4. Do it sooner not later
Moving can be very stressful for anyone, but especially for an older person. A decision to build a granny flat needs to be made sooner rather than later – ie. before an elderly relative is in desperate need of an accommodation change, and while they’re still reasonably mobile if possible. Look on it as an investment for the future.

5. Choose builders carefully
A new build can also be very stressful, so choose your builders carefully. The NFB’s Find a Builder (builders.org.uk/find-a-builder) helps people contact reputable builders who’ve been strictly vetted and have undergone a range of reference checks.

6. Plan for future needs
Think carefully not just about the elderly person’s needs now, but what they may be in the future.
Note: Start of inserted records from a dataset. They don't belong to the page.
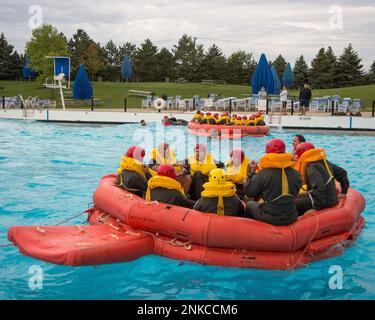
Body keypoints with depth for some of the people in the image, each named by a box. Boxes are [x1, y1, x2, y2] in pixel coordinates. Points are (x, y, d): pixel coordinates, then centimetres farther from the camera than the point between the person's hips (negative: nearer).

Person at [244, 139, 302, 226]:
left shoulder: (263, 174, -17)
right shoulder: (296, 174, -6)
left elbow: (249, 193, -6)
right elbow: (295, 193, 10)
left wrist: (252, 172, 1)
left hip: (269, 218, -3)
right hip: (291, 218, 4)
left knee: (250, 205, 25)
If your granny annex is two storeys, do the bedroom and toilet need to be downstairs in case mobility becomes an issue in later years?

7. Communication is key
Honest and detailed discussions are crucial, both with the builder before construction about the budget, timescale and exactly what you and the elderly relative want, and with your relative about how bills will be paid (if they’re shared), who’s responsible for the garden if it’s shared, whether you eat together, whether you knock before entering each other’s homes, etc.

8. Get legal advice
It’s important to discuss, and get legal advice if necessary, what happens if either the younger family or the older relative wants to sell up and move to a different property but the others don’t want to sell.

9. Be prepared for relationship breakdowns
It may also be worth seeing a solicitor to discuss what happens if there’s a relationship breakdown, as one of the family homeowners may demand their share of the property in divorce proceedings. What happens to the granny flat occupant then?